Ich habe mich bewusst dafür entschieden, die Geschichte aus der Sicht zweier Kinder zu erzählen, die mit ihrem subjektiven Erleben im Vordergrund stehen, statt gesellschaftspolitische Thesen zu formulieren. Trauma und Märchen
Das Märchen vom Wolf mit der Glocke ist uns durch die Werke des großen anatolischen Romanciers Yasar Kemal überliefert worden. Im Film wird es von der Mutter der Kinder auf Kurdisch erzählt und überlebt in Form einer Kassettenaufnahme ihren Tod. Das Märchen steht für mich für die traditionelle Weisheit, die seit Hunderten von Jahren mündlich überliefert worden und noch nicht verlorengegangen ist. Insofern steht das Märchen im Film auch für die Dinge, die nicht vom Krieg zerstört werden konnten. Es ist für die Kinder nicht nur eine beruhigende Stimme aus einer vergangenen Zeit, sondern vermittelt ihnen, wie ein böser Wolf gezähmt werden kann. Die Dorfbewohner im Märchen entschließen sich, ihn nicht zu töten, sondern ihn lieber durch eine Glocke weithin erkennbar als Wolf zu markieren.
Somit kann er keinem Lebewesen mehr ein Leid zufügen. Erst dieses Märchen ruft in Gulistan ein Bewusstsein wach, wie sie sich gegen die Gewalt von Außen wehren kann.
Gulistan ist bemüht, Näheres über den Mörder ihrer Eltern zu erfahren, nachdem sie ihm begegnet ist. Diese emotional sehr schwierige Annäherung zu drehen, war eine Herausforderung. Das Kind im Film hat den Wunsch, sich von dem Trauma zu lösen, von dem es getrieben wird, ist sich aber auch sehr bewusst, welche Konsequenzen die eigenen Taten haben.
Leben ohne Sprache
Ebenso wie die kurdische Gesellschaft ist auch MIN DÎT zweisprachig. Zuhause werden die Kinder auf Kurdisch erzogen, in der Schule müssen sie Türkisch sprechen. Auch der Vater arbeitet als Journalist bei einer türkischsprachigen, regimekritischen Zeitung. Die junge Dilan legt sich für ihre Sexarbeit einen türkischen Namen zu und kommuniziert mit ihren Freiern auf Türkisch, mit Gulistan aber auf Kurdisch.
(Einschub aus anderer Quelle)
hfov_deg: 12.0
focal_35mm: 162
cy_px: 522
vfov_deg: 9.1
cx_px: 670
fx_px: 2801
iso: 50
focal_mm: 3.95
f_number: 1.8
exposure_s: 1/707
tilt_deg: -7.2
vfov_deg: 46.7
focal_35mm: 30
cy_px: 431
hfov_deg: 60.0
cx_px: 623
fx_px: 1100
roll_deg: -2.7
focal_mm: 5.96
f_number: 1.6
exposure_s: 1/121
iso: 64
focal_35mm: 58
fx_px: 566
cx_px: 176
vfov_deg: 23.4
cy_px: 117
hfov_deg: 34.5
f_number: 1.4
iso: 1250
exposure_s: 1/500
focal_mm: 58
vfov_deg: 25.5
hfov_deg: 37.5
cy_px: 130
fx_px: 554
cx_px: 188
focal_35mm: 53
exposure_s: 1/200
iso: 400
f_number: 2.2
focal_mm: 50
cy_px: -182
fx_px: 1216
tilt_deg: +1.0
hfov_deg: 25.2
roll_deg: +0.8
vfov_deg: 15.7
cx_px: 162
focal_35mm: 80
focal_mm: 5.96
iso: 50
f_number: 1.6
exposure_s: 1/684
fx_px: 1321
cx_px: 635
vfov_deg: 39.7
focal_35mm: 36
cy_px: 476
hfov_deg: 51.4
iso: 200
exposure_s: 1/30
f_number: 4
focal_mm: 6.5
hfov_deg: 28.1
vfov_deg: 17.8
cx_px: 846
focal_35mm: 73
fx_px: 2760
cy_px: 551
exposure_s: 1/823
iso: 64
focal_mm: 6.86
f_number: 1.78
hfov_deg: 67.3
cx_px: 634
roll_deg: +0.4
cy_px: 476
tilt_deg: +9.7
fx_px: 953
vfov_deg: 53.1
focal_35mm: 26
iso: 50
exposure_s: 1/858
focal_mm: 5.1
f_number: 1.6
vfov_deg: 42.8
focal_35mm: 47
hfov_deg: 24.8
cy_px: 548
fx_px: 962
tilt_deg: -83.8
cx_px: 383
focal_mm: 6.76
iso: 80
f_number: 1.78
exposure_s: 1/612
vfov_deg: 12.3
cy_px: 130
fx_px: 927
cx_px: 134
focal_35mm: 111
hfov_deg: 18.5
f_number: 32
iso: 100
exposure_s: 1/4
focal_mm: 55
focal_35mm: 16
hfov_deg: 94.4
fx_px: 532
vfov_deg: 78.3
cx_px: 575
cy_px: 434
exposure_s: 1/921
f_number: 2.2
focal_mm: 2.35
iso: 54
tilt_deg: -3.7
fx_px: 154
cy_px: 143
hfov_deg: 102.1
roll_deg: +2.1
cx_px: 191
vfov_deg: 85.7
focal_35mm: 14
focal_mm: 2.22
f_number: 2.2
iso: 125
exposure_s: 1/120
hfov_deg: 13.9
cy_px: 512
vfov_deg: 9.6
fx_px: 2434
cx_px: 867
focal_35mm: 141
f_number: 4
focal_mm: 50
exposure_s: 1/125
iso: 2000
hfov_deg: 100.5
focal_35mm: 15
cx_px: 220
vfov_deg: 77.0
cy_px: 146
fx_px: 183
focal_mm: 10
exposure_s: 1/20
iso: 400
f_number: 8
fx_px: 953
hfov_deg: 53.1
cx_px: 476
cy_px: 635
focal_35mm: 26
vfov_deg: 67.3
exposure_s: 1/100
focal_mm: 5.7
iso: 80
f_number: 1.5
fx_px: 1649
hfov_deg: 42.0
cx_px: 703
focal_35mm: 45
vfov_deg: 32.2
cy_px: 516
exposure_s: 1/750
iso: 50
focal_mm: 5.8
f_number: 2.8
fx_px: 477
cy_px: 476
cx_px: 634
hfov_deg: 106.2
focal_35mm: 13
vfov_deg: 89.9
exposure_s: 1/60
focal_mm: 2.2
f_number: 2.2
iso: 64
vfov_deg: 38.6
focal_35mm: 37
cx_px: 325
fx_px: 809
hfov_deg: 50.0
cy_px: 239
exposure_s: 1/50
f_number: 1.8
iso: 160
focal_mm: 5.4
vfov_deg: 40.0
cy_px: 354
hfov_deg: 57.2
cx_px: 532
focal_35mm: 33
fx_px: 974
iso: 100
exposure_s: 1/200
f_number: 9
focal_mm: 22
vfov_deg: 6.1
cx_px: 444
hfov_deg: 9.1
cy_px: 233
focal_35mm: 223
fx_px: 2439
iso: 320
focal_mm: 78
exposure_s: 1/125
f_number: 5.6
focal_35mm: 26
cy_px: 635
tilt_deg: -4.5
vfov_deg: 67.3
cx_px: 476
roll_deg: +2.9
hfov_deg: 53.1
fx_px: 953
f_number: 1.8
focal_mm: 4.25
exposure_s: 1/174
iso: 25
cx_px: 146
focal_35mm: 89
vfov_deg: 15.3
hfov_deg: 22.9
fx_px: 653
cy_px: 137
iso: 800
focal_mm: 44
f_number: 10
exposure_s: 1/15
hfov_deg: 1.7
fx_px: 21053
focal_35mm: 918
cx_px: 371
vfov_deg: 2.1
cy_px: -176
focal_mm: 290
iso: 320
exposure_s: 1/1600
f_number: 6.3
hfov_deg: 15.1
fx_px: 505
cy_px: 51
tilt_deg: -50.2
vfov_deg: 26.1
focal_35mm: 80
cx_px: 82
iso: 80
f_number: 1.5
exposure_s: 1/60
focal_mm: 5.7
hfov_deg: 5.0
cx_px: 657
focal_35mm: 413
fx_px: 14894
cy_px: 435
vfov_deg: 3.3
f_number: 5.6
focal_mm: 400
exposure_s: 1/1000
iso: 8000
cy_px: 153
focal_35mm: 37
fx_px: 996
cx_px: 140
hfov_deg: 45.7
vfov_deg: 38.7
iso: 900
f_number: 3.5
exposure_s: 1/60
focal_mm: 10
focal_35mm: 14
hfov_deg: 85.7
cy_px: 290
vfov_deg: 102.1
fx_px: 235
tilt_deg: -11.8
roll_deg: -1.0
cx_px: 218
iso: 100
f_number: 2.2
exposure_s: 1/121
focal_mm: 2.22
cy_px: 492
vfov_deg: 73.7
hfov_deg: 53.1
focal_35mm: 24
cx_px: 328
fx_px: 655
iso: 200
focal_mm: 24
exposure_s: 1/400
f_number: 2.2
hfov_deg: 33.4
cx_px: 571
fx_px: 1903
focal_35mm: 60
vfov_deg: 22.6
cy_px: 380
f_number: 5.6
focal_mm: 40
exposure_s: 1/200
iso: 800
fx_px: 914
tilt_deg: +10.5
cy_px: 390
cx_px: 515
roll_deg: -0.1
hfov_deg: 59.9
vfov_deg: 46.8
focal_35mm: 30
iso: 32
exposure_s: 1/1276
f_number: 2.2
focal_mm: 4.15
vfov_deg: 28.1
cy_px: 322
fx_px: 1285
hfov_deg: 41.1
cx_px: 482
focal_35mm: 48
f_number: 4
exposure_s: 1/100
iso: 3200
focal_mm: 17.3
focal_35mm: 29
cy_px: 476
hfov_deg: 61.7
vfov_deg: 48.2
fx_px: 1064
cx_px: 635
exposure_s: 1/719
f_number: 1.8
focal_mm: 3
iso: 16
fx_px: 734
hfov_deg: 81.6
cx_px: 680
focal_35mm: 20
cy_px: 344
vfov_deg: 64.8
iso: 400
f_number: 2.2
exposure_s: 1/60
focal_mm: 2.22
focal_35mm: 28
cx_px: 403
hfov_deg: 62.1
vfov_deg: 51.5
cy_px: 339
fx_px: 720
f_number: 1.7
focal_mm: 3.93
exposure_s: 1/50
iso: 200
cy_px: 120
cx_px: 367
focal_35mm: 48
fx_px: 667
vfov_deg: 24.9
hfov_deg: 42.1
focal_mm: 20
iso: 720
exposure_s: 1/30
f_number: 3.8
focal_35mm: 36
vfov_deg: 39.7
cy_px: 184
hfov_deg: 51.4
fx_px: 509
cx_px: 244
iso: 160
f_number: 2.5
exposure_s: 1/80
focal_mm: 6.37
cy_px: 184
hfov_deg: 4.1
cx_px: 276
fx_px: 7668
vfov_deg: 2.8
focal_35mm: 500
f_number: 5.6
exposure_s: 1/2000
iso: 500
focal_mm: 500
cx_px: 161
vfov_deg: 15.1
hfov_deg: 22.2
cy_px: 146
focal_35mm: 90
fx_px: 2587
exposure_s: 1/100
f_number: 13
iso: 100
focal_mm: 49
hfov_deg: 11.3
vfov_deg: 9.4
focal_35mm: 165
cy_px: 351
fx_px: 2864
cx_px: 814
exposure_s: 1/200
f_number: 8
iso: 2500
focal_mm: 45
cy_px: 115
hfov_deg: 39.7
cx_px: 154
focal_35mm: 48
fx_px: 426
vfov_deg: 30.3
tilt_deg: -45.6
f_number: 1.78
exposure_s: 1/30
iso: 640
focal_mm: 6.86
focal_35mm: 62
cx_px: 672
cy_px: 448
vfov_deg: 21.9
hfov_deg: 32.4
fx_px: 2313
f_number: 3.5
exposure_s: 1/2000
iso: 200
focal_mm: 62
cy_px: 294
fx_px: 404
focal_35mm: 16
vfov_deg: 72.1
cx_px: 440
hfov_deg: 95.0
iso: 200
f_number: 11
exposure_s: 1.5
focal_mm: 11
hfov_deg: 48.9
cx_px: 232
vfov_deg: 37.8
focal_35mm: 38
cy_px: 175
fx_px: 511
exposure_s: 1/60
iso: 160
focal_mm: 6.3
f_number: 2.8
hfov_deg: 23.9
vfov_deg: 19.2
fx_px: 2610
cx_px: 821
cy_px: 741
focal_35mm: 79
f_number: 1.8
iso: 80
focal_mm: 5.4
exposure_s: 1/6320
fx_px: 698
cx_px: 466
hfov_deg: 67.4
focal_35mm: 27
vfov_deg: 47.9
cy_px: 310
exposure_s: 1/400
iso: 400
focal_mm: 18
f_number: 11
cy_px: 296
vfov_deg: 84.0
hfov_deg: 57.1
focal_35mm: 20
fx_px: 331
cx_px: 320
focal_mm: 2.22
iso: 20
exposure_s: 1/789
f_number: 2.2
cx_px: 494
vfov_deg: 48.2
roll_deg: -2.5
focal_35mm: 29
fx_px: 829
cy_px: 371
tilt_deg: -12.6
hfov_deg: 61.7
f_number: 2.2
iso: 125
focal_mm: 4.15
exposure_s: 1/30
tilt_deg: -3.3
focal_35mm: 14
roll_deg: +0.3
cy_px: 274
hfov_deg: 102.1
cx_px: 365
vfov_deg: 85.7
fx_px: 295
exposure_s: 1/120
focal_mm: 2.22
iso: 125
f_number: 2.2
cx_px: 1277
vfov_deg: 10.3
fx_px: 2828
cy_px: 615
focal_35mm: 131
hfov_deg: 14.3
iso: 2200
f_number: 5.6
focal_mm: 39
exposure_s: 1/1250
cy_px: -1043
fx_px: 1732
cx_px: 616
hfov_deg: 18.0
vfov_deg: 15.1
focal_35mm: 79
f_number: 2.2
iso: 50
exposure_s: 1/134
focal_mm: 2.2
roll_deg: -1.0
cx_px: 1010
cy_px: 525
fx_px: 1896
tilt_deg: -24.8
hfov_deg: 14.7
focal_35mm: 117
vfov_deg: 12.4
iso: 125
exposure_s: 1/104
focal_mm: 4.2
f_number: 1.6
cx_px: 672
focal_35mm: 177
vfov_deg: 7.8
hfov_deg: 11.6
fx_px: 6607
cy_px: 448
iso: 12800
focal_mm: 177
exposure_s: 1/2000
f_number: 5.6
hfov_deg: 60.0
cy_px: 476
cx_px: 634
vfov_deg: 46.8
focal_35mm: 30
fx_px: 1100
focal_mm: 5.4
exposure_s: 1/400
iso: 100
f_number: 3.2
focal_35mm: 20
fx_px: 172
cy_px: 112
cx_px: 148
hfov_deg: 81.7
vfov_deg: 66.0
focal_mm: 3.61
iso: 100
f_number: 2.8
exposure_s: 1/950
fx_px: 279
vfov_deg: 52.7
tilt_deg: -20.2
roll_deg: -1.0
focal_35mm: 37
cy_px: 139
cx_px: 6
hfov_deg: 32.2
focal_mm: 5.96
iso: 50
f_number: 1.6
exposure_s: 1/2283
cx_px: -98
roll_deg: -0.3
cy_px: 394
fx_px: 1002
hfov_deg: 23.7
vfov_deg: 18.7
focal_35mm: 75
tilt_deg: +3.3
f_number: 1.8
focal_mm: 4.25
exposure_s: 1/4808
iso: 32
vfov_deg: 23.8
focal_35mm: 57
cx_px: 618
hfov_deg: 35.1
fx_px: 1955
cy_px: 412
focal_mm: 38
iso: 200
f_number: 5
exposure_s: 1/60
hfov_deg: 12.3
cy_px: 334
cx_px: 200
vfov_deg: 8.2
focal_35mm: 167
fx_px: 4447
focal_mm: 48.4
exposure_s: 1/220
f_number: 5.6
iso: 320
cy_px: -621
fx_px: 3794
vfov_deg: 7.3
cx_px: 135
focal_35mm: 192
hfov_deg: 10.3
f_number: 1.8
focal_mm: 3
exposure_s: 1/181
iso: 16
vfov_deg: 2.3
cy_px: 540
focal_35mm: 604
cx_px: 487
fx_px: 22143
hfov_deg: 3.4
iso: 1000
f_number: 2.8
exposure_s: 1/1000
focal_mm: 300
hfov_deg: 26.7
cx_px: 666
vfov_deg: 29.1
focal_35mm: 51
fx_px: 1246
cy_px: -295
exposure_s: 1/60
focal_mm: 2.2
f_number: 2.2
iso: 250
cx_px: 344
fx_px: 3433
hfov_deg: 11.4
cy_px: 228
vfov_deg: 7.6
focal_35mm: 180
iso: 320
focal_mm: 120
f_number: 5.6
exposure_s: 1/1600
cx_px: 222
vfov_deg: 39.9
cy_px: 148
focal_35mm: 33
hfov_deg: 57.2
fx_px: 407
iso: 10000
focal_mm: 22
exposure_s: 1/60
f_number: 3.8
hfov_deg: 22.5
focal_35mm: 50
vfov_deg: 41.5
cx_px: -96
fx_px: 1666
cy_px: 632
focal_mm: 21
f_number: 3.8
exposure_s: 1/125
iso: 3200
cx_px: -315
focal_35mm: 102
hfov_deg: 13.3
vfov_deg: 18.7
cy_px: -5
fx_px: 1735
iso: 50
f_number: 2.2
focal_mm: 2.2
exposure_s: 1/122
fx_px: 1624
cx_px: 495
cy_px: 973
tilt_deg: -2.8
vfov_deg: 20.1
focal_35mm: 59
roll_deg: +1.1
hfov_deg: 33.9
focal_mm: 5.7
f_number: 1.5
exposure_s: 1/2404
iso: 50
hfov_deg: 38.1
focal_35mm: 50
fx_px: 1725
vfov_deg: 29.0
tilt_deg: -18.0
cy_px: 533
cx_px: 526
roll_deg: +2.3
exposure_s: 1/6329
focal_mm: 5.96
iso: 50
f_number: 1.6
Das Drehbuch für MIN DÎT habe ich ursprünglich auf Türkisch verfasst, da sich die meisten Beteiligten mit dieser Arbeitssprache gut zurechtfanden. Dann ließ ich es ins Kurdische übersetzen. Das Resultat war sehr weit von jenem Kurdisch entfernt, das die Kinder auf der Straße sprachen. Meine Aufgabe als Regisseur war es, mit den Kindern an den Dialogen zu arbeiten, bis sie zu ihrer eigenen Sprache fanden. Letztlich wurde dann deutlich, dass die Kinder viel selbstsicherer im schauspielerischen Ausdruck waren, wenn sie Kurdisch sprachen.